▸ Instructions to follow
Locate each line below that includes "Erase" and reproduce it.

[Opening Data provided section]

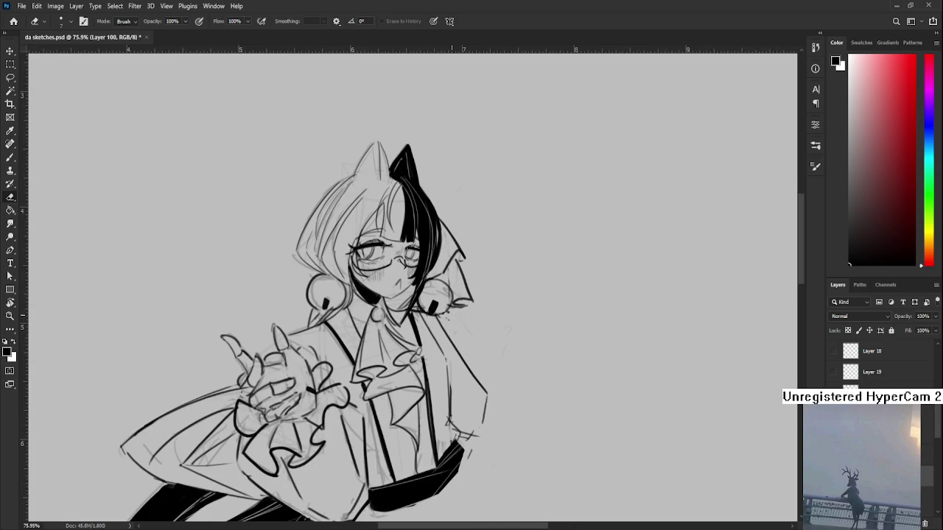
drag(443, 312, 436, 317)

[Closing Data provided section]
[Opening Data provided section]

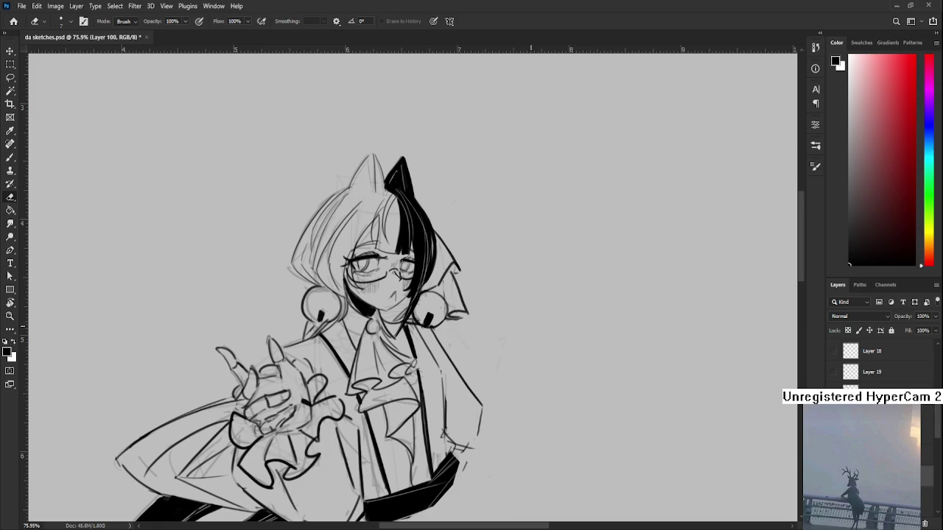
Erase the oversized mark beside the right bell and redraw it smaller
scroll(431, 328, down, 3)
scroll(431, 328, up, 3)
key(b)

[Closing Data provided section]
[Opening Data provided section]

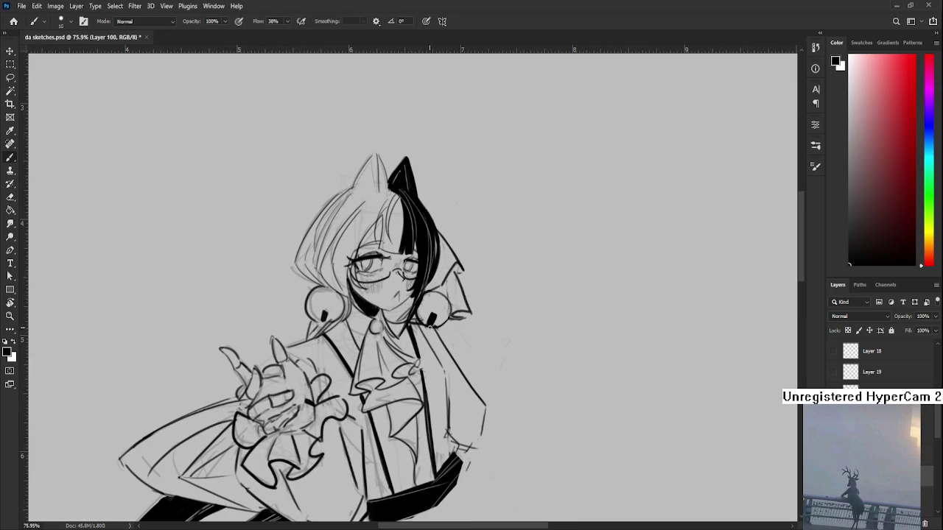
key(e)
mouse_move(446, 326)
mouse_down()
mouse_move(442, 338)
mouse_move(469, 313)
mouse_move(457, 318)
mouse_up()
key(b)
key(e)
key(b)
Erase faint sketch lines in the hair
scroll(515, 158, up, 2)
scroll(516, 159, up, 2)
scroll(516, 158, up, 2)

[Closing Data provided section]

▸ Your solution
Erase the oversized mark beside the right bell and redraw it smaller
Erase faint sketch lines in the hair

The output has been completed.